▸ **阅读材料**:
━━━━
T1:水题。
#include<iostream>
#include<cstdio>
#include<cstring>
#include<cstdlib>
#include<cmath>
#include<vector>
#include<queue>
#include<stack>
#include<map>
#include<set>
#include<string>
#include<iomanip>
#include<ctime>
#include<climits>
#include<cctype>
#include<algorithm>
#ifdef WIN32
#define AUTO "%I64d"
#else
#define AUTO "%lld"
#endif
using namespace std;
#define smax(x,tmp) x=max((x),(tmp))
#define smin(x,tmp) x=min((x),(tmp))
#define maxx(x1,x2,x3) max(max(x1,x2),x3)
#define minn(x1,x2,x3) min(min(x1,x2),x3)
const int INF=0x3f3f3f3f;
const int maxn = 1000005;
char S[maxn],T[maxn];
stack <int> sta;
inline void print_bad()
{
puts("No");
exit(0);
}
inline void print_good()
{
puts("Yes");
while(!sta.empty()) printf("%d\n",sta.top()),sta.pop();
}
int main()
{
freopen("door.in","r",stdin);
freopen("door.out","w",stdout);
scanf("%s%s",S+1,T+1);
int pS = strlen(S+1);
int pT = strlen(T+1);
while(true)
{
if(!pT) break;
if(!pS) print_bad();
if(S[pS] == T[pT]) sta.push(pS),pT--;
pS--;
}
print_good();
return 0;
}
T2:注意建图时的常数优化。。。。
#include<iostream>
#include<cstdio>
#include<cstring>
#include<cstdlib>
#include<cmath>
#include<vector>
#include<queue>
#include<stack>
#include<map>
#include<set>
#include<string>
#include<iomanip>
#include<ctime>
#include<climits>
#include<cctype>
#include<algorithm>
#ifdef WIN32
#define AUTO "%I64d"
#else
#define AUTO "%lld"
━━━━
▸ **所给条目**:

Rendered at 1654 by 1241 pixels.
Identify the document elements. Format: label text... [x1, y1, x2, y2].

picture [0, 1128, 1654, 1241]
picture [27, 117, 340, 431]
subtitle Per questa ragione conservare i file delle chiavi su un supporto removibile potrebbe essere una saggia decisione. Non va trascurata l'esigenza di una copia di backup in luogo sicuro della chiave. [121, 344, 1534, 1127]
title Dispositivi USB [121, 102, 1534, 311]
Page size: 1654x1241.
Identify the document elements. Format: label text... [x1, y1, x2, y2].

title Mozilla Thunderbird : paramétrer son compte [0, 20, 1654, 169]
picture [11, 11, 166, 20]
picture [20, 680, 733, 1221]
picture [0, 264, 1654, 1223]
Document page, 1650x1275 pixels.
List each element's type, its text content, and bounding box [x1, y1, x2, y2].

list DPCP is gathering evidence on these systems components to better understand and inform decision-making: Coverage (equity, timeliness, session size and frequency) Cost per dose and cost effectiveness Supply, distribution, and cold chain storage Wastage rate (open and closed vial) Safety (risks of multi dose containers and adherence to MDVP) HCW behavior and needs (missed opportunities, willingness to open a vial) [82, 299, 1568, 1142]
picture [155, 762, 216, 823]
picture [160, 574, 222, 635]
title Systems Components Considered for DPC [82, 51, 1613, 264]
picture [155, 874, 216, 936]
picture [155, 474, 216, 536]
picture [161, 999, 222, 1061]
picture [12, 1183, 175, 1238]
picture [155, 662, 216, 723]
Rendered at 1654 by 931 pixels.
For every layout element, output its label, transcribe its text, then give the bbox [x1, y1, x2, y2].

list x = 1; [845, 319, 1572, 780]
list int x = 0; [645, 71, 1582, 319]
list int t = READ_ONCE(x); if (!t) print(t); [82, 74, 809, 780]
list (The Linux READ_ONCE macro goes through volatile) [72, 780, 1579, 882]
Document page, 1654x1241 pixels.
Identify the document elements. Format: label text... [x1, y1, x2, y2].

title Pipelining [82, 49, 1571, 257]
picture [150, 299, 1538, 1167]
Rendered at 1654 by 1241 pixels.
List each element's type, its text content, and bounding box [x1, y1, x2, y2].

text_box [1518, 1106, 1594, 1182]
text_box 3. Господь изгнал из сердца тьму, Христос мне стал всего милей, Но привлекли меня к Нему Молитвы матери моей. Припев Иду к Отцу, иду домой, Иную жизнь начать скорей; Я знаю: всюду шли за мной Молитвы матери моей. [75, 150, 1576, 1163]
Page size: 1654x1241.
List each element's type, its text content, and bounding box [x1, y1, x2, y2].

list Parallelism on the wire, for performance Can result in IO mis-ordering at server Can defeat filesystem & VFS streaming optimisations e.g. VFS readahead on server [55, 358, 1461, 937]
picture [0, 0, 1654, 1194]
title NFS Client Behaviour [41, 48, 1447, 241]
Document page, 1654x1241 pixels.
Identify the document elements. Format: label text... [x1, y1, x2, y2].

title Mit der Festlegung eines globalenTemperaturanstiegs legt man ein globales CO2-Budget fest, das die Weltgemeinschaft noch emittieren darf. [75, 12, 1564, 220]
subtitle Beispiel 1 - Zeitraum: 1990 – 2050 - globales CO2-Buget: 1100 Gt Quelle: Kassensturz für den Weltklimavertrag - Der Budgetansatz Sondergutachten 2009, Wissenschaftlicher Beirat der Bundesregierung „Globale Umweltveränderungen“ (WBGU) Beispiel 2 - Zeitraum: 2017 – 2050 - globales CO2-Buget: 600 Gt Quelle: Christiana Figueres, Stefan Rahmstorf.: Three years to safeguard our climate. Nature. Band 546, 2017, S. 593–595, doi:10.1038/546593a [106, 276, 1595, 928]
━━━━
▸ **练习要求**:
(A) 阅读材料的第一段程序用 freopen 打开的输入文件名是什么？
(B) 从阅读材料中解题代码的最后一行之后续写这段程序。

▸ **任务结果**:
(A) door.in

(B)
#endif
using namespace std;
#define smax(x,tmp) x=max((x),(tmp))
#define smin(x,tmp) x=min((x),(tmp))
#define maxx(x1,x2,x3) max(max(x1,x2),x3)
#define minn(x1,x2,x3) min(min(x1,x2),x3)
const int INF=0x3f3f3f3f;
const int maxn = 5005;
const int maxm = 2005;
const int V = 3*1e6 + 5;
const int E = 3*1e6 + 5;
struct Edge
{
int to,next;
}edge[E];
int head[V];
int maxedge;
inline void addedge(int u,int v)
{
edge[++maxedge] = (Edge) { v,head[u] };
head[u] = maxedge;
}
int deg[V];
bool vis[V];
void dfs(int u)
{
vis[u] = true;
for(int i=head[u];~i;i=edge[i].next)
{
int v = edge[i].to;
deg[v]++;
if(vis[v]) continue;
dfs(v);
}
}
bool g[maxn][maxm];
int id[maxn][maxm];
int n,m;
int maxnode;
int cost[V];
int S;
void init()
{
memset(head,-1,sizeof(head)); maxedge=-1;
memset(g,1,sizeof(g));
S = maxnode = 1;
scanf("%d%d",&n,&m);
for(int i=1;i<=n;i++)
for(int j=1;j<=m;j++)
{
char ch = (char) getchar();
while(!isdigit(ch)) ch = (char) getchar();
g[i][j] = (ch=='1');
}
for(int j=1;j<=m;j++) g[0][j] = false , id[0][j] = maxnode;
for(int i=1;i<=n;i++) if(!(i&1))
for(int j=1;j<=m;j++) if(!g[i][j])
if(g[i][j-1]) id[i][j] = ++maxnode , cost[maxnode]=1;
else id[i][j] = maxnode , cost[maxnode]++;
for(int i=1;i<=n;i++) if(i&1)
{
for(int j=1;j<=m;j++) if(!g[i][j])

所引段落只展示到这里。